Metric-Store Section

The most important configuration option is the retention-in-memory setting. It specifies for which duration back in time metrics should be provided. This should be long enough to cover common job durations. The memory-cap option sets the approximate maximum memory capacity in GB to use. The memory footprint scales with the number of nodes, the number of native metric scopes (cores, sockets), the number of metrics, and the memory retention time divided by the frequency.

The num-workers option controls the number of parallel workers used for checkpoint and archive I/O. Setting it to 0 (the default) enables automatic setup, capped at 10.

The cc-metric-store supports checkpoints and cleanup/archiving. Checkpoints are always performed on shutdown. To not lose data on a crash or other failure, checkpoints are written at regular intervals configured via checkpoints.interval (e.g. "12h"). The checkpoints.file-format option selects the persistence format: "json" (human-readable) or "wal" (binary Write-Ahead Log, crash-safe, default). See Checkpoint Formats below. Checkpoints that are not needed anymore can either be archived or deleted, controlled by the cleanup.mode setting (archive or delete). The cleanup runs at the interval specified in cleanup.interval.

Checkpoint Formats

The checkpoints.file-format field controls how in-memory data is persisted to disk.

"json" — Human-readable JSON snapshots written periodically. Each snapshot is stored as <dir>/<cluster>/<host>/<timestamp>.json. Easy to inspect and recover manually, but larger on disk and slower to write.

"wal" (recommended) — Binary Write-Ahead Log format designed for crash safety. Two file types are used per host:

  • current.wal — append-only binary log; every incoming data point is appended immediately. Truncated trailing records from unclean shutdowns are silently skipped on restart.
  • <timestamp>.bin — binary snapshot written at each checkpoint interval, containing the complete metric state. Written atomically via a .tmp rename.

On startup the most recent .bin snapshot is loaded, then remaining WAL entries are replayed on top. The WAL is rotated after each successful snapshot. The "wal" format will become the only supported option in a future release. If you are migrating from an older installation using JSON checkpoints, switch to "wal" after a clean restart.

Parquet Archive

When cleanup.mode is "archive", data that ages out of the in-memory retention window is written to Apache Parquet files before being freed, organized as:

<cleanup.directory>/
  <cluster>/
    <timestamp>.parquet

One Parquet file is produced per cluster per cleanup run, consolidating all hosts.

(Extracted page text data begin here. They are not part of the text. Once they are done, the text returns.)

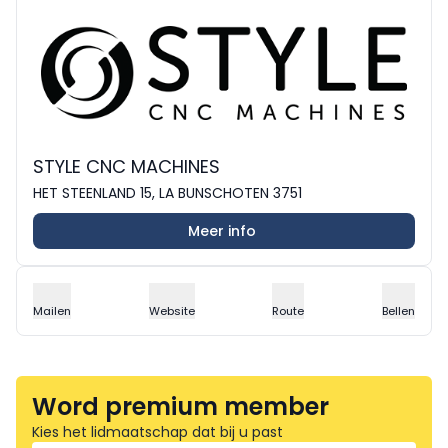
STYLE CNC MACHINES
HET STEENLAND 15, LA BUNSCHOTEN 3751
Meer info
Mailen
Website
Route
Bellen
Word premium member
Kies het lidmaatschap dat bij u past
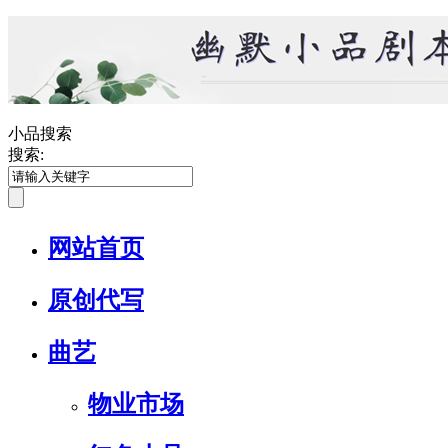
小品搜索
搜索:
网站首页
原创代写
曲艺
物业市场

Files are compressed with Zstandard and sorted by cluster, hostname, metric, and timestamp for efficient columnar reads.

Authentication

For authentication signed (but unencrypted) JWT tokens are used. Only Ed25519/EdDSA cryptographic key-pairs are supported. A client has to sign the token with its private key, on the server side it is checked if the configured public key matches the private key with which the token was signed, if the token was altered after signing, and if the token has expired. All other token attributes are ignored.

We provide an article on how to generate JWT. The is also a background info article on JWT usage in ClusterCockpit. Tokens are cached in cc-metric-store to minimize overhead.

NATS

As an alternative to HTTP REST cc-metric-store can also receive metrics via NATS. You find more infos about NATS in this background article.

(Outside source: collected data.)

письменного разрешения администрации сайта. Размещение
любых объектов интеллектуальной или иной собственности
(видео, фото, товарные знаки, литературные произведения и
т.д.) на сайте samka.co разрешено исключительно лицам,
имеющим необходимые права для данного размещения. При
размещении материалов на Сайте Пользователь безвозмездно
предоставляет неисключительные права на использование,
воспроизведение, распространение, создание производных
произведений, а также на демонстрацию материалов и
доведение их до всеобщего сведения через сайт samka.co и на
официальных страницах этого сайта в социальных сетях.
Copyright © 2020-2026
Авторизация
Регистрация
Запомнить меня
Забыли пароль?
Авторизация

To enable NATS in cc-metric-store add the nats section for the connection and nats-subscriptions in the metric-store section:

{
  "nats": {
    "address": "nats://localhost:4222",
    "username": "user",
    "password": "password"
  },
  "metric-store": {
    "nats-subscriptions": [
      {
        "subscribe-to": "hpc-nats",
        "cluster-tag": "fritz"
      }
    ]
  }
}

The nats section configures the NATS server connection with address and credentials. The nats-subscriptions within metric-store define which subjects to subscribe to and how to tag incoming metrics with cluster information in case this is not already done.